In a recent, unpublished decision, in a case in which coverage was sought for a suit filed against the insured by a shareholder, the District Court of New Jersey held that that two causes of actions were covered, while the remaining two claims were excluded from coverage under the terms of the policy. However, the court did not venture further into how to allocate, leaving it up to the parties to determine how best to allocate the defense costs in the ongoing litigation. With respect to the attorneys' fees for bringing the coverage action, however, the court was not inclined to consider allocation at all. Though the insured established coverage for only half of the causes of action, the court held that was sufficient to allow recovery of all its fees in pursuing coverage. Foodtown Inc. et al. v. National Union Fire Insurance Co., No. 05-3627 (D.N.J. Aug. 20, 2008).
In 2005, Foodtown filed a lawsuit (the "Coverage Litigation") seeking a declaration that its D&O insurer was obligated to pay the costs to defend Foodtown and Foodtown's directors and officers in a lawsuit brought by Food King, Inc., a shareholder of Foodtown (the "Underlying Litigation"). In its motion for summary judgment in the Coverage Litigation, the D&O insurer argued that coverage was not available for the Underlying Litigation because the "Insured v. Insured" exclusion in the D&O policy excluded coverage for claims by shareholders of Foodtown on behalf of the insured company (i.e., shareholder derivative actions) when brought with the assistance of an insured individual or entity. The insurer also asserted that at least one cause of action was not covered by virtue of an exclusion for loss arising out of claims against a specific entity, Twin County Grocers.
The court looked to the nature of the relief sought in deciding whether the causes of action in the Underlying Litigation were direct, and therefore not subject to the Insured v. Insured exclusion, or derivative, and, because they were brought with the assistance of an insured, therefore subject to the exclusion.
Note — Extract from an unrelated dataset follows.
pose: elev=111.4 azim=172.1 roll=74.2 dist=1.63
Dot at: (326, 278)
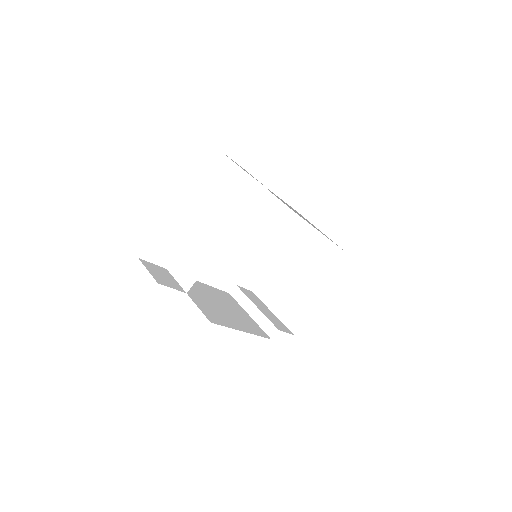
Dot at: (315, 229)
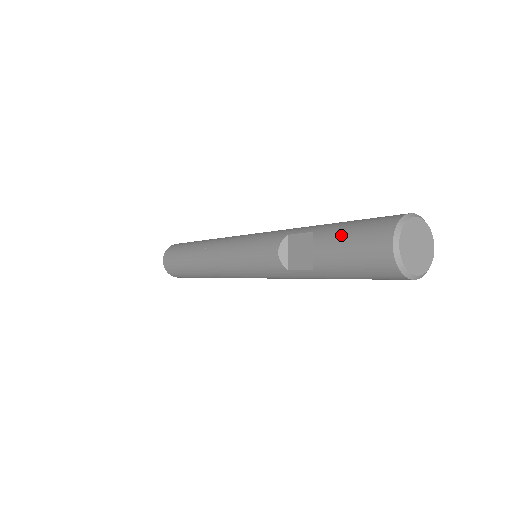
It held that one of the causes of action was excluded on the basis that it was derivative in nature because, in those three causes of action, all the Foodtown shareholders allegedly suffered from the alleged wrongs by Foodtown's board. Three other causes of action were direct, because the harm alleged was to Food King only. It further held that the exclusion for loss arising out of claims against Twin County Grocers served to exclude one of the three direct causes of action. The court ordered that the D&O insurer and Foodtown allocate among themselves the appropriate amount of covered and uncovered defense fees in the Underlying Litigation, as they were in the best position to do so. (Because the Underlying Litigation had not yet been resolved, there was no need to consider allocation of a settlement or judgment).
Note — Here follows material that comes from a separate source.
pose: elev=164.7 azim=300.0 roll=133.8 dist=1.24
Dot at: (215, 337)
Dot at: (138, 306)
The decision is perhaps most interesting for what the court apparently concluded but did not specifically address. First, the court appears to have determined that each cause of action, rather than the entire complaint, constitutes a "claim" for purposes of determining whether the policy exclusions apply. Second, the court did not address how the parties were to determine an appropriate allocation of defense fees other than noting that the parties themselves should undertake the task. The court did not explicitly suggest whether an allocation should be based on the relative exposure faced by the insured under each cause of action, or whether only those additional expenses incurred by virtue of the uncovered claims should be excluded - two methods of allocation commonly referred to as "relative exposure" and "larger settlement" respectively. By its decision that the parties are best positioned to determine allocation, the court appears to have recognized that a simple allocation formula based solely on the number of covered causes of action would likely not be appropriate. Instead, the court's decision may be read to imply that consideration of whether one cause of action represents greater liability exposure (and higher defense expenses) than another would be necessary to arrive at an appropriate allocation. In that sense, by allowing the parties to determine an allocation, the court may be implying that the "relative exposure" method should be used.
As noted above, the good news for the insurer stops there. While the court scored it as two for the insurer and two for the insured, it was not inclined to allow partial fees based on partial success in the coverage litigation, but instead allowed the insured all of its reasonable fees.